§ **TASK**
Take every line from the entries below that includes the word "positivity" and copy it.

Collected data:
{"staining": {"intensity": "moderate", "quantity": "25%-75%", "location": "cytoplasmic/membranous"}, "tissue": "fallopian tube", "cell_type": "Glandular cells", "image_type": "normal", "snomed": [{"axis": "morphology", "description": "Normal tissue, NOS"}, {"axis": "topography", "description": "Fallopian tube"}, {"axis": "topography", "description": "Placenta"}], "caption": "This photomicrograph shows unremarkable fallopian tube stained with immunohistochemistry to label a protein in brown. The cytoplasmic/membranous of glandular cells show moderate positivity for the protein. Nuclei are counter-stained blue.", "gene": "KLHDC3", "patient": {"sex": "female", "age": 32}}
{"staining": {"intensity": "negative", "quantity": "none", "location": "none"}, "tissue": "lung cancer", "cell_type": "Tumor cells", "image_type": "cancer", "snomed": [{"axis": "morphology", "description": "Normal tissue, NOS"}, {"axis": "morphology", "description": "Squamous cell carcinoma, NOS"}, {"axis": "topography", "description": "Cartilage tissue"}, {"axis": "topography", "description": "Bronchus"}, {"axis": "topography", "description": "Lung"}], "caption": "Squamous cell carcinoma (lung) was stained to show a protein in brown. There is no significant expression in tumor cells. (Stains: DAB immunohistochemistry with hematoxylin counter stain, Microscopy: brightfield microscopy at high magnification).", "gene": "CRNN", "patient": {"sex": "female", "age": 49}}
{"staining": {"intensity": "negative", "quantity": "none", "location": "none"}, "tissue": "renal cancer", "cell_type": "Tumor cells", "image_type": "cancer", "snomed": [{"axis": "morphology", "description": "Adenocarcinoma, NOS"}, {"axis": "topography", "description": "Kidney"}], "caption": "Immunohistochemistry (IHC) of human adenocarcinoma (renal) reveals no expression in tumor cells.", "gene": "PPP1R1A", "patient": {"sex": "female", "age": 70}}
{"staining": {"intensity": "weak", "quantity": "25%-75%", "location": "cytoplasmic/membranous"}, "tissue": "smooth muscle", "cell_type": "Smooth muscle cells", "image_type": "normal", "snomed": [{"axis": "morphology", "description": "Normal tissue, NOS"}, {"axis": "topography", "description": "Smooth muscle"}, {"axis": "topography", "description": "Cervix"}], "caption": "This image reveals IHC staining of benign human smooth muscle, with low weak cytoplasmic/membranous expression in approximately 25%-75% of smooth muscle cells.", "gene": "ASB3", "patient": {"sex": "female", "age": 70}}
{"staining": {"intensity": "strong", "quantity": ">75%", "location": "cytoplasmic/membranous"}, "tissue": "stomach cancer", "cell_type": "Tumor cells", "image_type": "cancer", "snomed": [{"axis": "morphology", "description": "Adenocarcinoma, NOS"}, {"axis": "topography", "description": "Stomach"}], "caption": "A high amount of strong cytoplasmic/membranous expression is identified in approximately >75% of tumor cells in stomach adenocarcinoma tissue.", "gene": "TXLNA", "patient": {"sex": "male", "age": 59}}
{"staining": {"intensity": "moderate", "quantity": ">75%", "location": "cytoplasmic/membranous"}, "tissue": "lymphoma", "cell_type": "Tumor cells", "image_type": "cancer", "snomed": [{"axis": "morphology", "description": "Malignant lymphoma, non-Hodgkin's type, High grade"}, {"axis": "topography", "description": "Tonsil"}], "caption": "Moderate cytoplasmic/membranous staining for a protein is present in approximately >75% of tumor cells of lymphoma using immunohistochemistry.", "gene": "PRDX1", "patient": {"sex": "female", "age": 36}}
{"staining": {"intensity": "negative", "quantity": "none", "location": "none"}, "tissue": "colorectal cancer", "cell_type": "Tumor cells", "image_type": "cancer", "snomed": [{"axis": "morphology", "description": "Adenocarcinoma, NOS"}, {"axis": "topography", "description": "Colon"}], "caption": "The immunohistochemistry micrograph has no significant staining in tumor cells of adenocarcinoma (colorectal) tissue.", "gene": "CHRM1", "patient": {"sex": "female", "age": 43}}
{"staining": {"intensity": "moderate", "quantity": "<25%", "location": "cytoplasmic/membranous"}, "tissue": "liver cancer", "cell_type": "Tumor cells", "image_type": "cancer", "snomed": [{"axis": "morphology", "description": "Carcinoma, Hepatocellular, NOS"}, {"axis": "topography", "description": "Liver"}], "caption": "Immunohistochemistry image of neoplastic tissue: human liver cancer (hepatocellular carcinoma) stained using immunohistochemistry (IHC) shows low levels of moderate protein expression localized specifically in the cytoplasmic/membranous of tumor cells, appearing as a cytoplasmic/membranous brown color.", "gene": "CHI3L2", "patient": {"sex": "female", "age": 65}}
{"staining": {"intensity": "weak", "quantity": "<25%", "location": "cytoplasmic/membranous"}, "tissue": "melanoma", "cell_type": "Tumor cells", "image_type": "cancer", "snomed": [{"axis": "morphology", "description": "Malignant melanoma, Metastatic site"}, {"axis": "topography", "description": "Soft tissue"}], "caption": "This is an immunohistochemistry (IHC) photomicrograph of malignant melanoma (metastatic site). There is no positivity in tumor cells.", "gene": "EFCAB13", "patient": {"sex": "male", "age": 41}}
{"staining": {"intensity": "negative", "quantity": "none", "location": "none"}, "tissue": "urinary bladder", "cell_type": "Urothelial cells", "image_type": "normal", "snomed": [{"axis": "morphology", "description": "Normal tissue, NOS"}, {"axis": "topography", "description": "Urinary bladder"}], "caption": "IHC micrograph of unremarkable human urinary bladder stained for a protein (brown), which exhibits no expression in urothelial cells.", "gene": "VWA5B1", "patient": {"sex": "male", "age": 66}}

§ **EXERCISE RESPONSE**
{"staining": {"intensity": "moderate", "quantity": "25%-75%", "location": "cytoplasmic/membranous"}, "tissue": "fallopian tube", "cell_type": "Glandular cells", "image_type": "normal", "snomed": [{"axis": "morphology", "description": "Normal tissue, NOS"}, {"axis": "topography", "description": "Fallopian tube"}, {"axis": "topography", "description": "Placenta"}], "caption": "This photomicrograph shows unremarkable fallopian tube stained with immunohistochemistry to label a protein in brown. The cytoplasmic/membranous of glandular cells show moderate positivity for the protein. Nuclei are counter-stained blue.", "gene": "KLHDC3", "patient": {"sex": "female", "age": 32}}
{"staining": {"intensity": "weak", "quantity": "<25%", "location": "cytoplasmic/membranous"}, "tissue": "melanoma", "cell_type": "Tumor cells", "image_type": "cancer", "snomed": [{"axis": "morphology", "description": "Malignant melanoma, Metastatic site"}, {"axis": "topography", "description": "Soft tissue"}], "caption": "This is an immunohistochemistry (IHC) photomicrograph of malignant melanoma (metastatic site). There is no positivity in tumor cells.", "gene": "EFCAB13", "patient": {"sex": "male", "age": 41}}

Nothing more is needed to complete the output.